Work order: Replace "Fortrolighed" with "Privatliv" in the lines of the material from its start through the line containing "and had to adapt.", inclusive. Leave everything else unchanged.

[Saved entries]
────────────────

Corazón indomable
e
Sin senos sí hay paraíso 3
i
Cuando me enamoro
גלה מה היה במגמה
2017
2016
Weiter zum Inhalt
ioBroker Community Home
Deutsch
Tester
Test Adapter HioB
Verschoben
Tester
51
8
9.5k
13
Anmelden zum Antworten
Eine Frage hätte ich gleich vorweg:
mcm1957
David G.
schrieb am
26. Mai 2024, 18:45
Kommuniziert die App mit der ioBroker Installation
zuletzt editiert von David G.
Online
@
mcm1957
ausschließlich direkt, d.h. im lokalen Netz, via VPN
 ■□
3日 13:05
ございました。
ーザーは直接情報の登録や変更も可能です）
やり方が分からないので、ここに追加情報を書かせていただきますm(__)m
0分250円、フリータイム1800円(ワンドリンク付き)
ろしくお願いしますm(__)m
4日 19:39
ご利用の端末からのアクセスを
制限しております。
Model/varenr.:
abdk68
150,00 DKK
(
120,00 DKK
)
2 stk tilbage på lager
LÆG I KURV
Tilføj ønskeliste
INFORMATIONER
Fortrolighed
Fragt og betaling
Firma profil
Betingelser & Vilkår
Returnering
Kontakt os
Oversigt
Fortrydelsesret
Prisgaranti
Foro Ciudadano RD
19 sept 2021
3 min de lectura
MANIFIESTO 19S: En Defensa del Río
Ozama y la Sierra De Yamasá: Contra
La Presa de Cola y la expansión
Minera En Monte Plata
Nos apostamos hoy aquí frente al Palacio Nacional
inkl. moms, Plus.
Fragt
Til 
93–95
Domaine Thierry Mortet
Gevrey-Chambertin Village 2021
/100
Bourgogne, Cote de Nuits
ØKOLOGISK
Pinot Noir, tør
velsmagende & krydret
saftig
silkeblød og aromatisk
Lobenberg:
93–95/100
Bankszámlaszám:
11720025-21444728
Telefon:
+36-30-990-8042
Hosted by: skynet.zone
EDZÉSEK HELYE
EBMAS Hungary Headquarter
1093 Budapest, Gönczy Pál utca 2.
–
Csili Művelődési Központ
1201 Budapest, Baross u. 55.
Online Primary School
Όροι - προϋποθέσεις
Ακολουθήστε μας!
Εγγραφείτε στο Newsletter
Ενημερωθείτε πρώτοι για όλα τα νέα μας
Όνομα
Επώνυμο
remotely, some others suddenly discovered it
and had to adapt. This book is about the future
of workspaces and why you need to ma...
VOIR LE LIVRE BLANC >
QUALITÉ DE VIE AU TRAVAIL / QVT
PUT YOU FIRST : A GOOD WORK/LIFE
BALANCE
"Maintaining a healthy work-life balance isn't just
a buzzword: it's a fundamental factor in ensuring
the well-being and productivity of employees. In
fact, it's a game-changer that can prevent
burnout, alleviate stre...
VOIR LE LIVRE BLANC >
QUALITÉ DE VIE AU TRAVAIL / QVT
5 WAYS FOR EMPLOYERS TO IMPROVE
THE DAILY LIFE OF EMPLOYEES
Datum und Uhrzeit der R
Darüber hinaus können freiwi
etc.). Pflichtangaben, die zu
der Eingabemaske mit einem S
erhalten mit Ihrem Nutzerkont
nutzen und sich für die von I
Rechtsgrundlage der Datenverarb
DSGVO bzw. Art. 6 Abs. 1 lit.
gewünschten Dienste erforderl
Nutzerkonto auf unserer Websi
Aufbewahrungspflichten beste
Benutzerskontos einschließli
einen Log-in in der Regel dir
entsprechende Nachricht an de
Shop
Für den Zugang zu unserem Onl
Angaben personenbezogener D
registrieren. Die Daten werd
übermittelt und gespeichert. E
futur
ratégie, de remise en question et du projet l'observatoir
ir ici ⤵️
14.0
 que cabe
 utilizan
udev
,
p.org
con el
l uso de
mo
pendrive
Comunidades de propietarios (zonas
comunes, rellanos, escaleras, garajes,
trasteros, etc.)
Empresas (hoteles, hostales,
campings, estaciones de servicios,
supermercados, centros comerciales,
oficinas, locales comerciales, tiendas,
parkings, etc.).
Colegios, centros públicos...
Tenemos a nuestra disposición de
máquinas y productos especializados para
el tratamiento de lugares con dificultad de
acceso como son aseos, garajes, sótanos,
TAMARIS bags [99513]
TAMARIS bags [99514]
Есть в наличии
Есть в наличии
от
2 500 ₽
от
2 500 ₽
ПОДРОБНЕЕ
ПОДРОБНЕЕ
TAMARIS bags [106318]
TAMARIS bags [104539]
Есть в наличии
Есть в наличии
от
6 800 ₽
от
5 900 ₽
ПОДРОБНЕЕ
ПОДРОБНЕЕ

────────────────

Answer section:
Corazón indomable
e
Sin senos sí hay paraíso 3
i
Cuando me enamoro
גלה מה היה במגמה
2017
2016
Weiter zum Inhalt
ioBroker Community Home
Deutsch
Tester
Test Adapter HioB
Verschoben
Tester
51
8
9.5k
13
Anmelden zum Antworten
Eine Frage hätte ich gleich vorweg:
mcm1957
David G.
schrieb am
26. Mai 2024, 18:45
Kommuniziert die App mit der ioBroker Installation
zuletzt editiert von David G.
Online
@
mcm1957
ausschließlich direkt, d.h. im lokalen Netz, via VPN
 ■□
3日 13:05
ございました。
ーザーは直接情報の登録や変更も可能です）
やり方が分からないので、ここに追加情報を書かせていただきますm(__)m
0分250円、フリータイム1800円(ワンドリンク付き)
ろしくお願いしますm(__)m
4日 19:39
ご利用の端末からのアクセスを
制限しております。
Model/varenr.:
abdk68
150,00 DKK
(
120,00 DKK
)
2 stk tilbage på lager
LÆG I KURV
Tilføj ønskeliste
INFORMATIONER
Privatliv
Fragt og betaling
Firma profil
Betingelser & Vilkår
Returnering
Kontakt os
Oversigt
Fortrydelsesret
Prisgaranti
Foro Ciudadano RD
19 sept 2021
3 min de lectura
MANIFIESTO 19S: En Defensa del Río
Ozama y la Sierra De Yamasá: Contra
La Presa de Cola y la expansión
Minera En Monte Plata
Nos apostamos hoy aquí frente al Palacio Nacional
inkl. moms, Plus.
Fragt
Til 
93–95
Domaine Thierry Mortet
Gevrey-Chambertin Village 2021
/100
Bourgogne, Cote de Nuits
ØKOLOGISK
Pinot Noir, tør
velsmagende & krydret
saftig
silkeblød og aromatisk
Lobenberg:
93–95/100
Bankszámlaszám:
11720025-21444728
Telefon:
+36-30-990-8042
Hosted by: skynet.zone
EDZÉSEK HELYE
EBMAS Hungary Headquarter
1093 Budapest, Gönczy Pál utca 2.
–
Csili Művelődési Központ
1201 Budapest, Baross u. 55.
Online Primary School
Όροι - προϋποθέσεις
Ακολουθήστε μας!
Εγγραφείτε στο Newsletter
Ενημερωθείτε πρώτοι για όλα τα νέα μας
Όνομα
Επώνυμο
remotely, some others suddenly discovered it
and had to adapt. This book is about the future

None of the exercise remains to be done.